### DOCUMENT TEXT
□ □ □ □ □ □ □
The Walkie-Talkie (20 Fenchurch St) is only the 13th-tallest building in London at 160m height, but it does have a free viewing gallery (height 155m):

The famous enlarged glass dome of 20 Fenchurch Street is dedicated to three storeys of exquisitely landscaped public gardens and London’s most exclusive social spaces, including observation decks and an open air terrace.

http://skygarden.london/sky-garden

Although it's free, you do have to book your tickets online in advance.
□ □ □ □ □ □ □
### DATA LINES
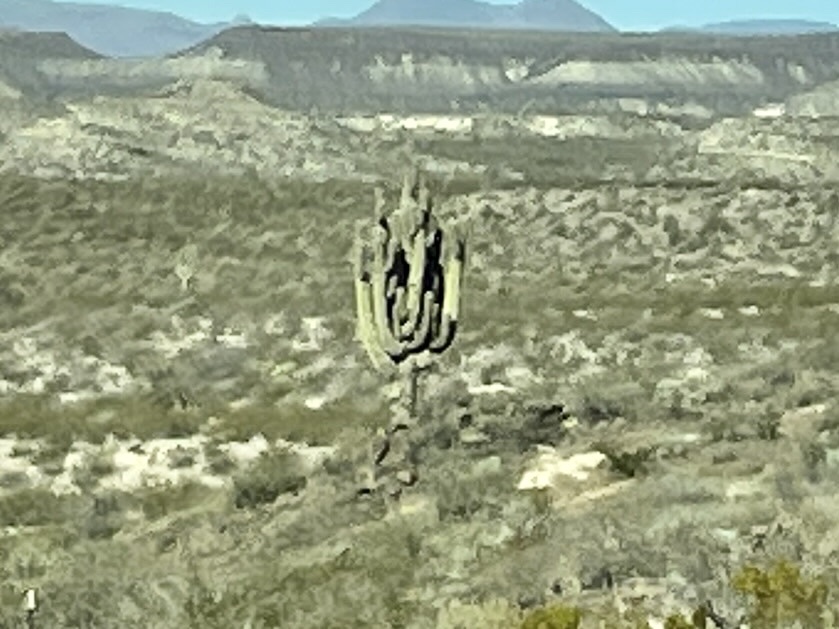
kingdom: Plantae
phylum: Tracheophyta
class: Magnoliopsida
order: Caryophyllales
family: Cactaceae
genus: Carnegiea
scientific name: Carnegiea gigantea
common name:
□ □ □ □ □ □ □
### AIM OF THE TASK
Extend the passage about the Walkie-Talkie's free viewing gallery, picking up after its final sentence. The data have nothing to do with the passage about the Walkie-Talkie's free viewing gallery.

### EXPECTED ANSWER
The Sky Garden Image © User:Colin, CC BY-SA 4.0

Be warned that the 'sky garden' has not found universal favour, so don't set your expectations too high:

The building was crowned with a Sky Garden, a babylonian jungle in the clouds that would be the pride of the Square Mile, framed as not just a place for bankers to drink, but a public space accessible to all. The reality is anything but. If you book three days in advance, or reserve a table at one of the overpriced dining concepts, you can go through airport-style security and be treated to a meagre pair of rockeries, in a space designed with all the finesse of a departure lounge. A hefty cage of steelwork wraps around in all directions, obscuring much of the view, while the restaurants rise up in a boxy stack of glass portable cabins. The more you pay, the worse the view gets: at the very top of the gourmet ziggurat, you’re as far from the windows as possible.

Carbuncle Cup: Walkie Talkie wins prize for worst building of the year, The Guardian, 2 Sept 2015


The fourth-tallest building in London (225m) is the Cheesegrater (The Leadenhall Building). It's not normally open to the public but is opened up for one weekend a year during Open House London.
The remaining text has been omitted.